To improve transparency in the stock market, the Securities and Exchange Organization said henceforth investors will have access to the price-to-sales ratio (P/S) via the market’s bulletin board.
The P/S ratio is one of the critical analytical and valuation tools for investors. “Information will be provided to help investors determine the value of stocks,” Vahid Roshan-Qalb, the SEO deputy chief for supervising stock issuers, was quoted as saying by SEO News Agency.
P/S can be calculated either by dividing the company’s market capitalization by its total sales over a designated period (usually 12 months) or on a per-share basis by dividing the stock price by sales per share. The P/S ratio is also known as a sales multiple or revenue multiple.
A low ratio may imply the stock as undervalued, while a ratio that is higher-than-average could indicate that the stock is overvalued.
Roshan-Qalb said the ratio is calculated for manufacturing listed companies and it is not normal for non-manufacturing companies to present P/S ratio.
“The ratio will be updated with change(s) in share price and when companies release their monthly financial report.”
One of the drawbacks of the P/S ratio is that it doesn’t show whether or not a company is making profit.

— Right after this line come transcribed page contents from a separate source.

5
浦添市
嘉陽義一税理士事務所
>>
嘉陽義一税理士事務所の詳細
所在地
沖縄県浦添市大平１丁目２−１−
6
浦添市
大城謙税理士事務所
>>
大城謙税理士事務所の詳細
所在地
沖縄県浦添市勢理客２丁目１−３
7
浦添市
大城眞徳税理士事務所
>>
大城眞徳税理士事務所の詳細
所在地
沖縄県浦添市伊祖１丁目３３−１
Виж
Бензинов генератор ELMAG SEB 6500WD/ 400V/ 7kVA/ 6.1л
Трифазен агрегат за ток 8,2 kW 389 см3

In other words, it is not necessarily used to give investors insight into the profitability of stocks in the future to be able to make informed choices.

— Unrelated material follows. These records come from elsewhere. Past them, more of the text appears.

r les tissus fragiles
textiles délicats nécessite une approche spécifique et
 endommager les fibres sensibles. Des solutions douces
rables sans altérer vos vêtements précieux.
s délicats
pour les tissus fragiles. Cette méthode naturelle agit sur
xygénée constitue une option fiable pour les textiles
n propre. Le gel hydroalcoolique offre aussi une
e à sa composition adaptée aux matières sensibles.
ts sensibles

To overcome this drawback, the stock market regulator plans to require listed companies to publish their earnings per share (EPS) on a regular basis in the near future.
EPS is calculated as a company's profit divided by the outstanding shares of its common stock. The resulting number serves as an indicator of a company's profitability. EPS is a widely used metric to estimate corporate value.
The SEO has asked listed companies to tap the technical expertise of authorized market analysts, asset managers and financial advisory firms in drafting their EPS reports.
Given the increasing number of listed companies, share market authorities are now aware of the need to improve transparency in financial reporting to minimize unwanted volatility emanating from lack of financial literacy and lack of valid data about the actual performance of listed companies.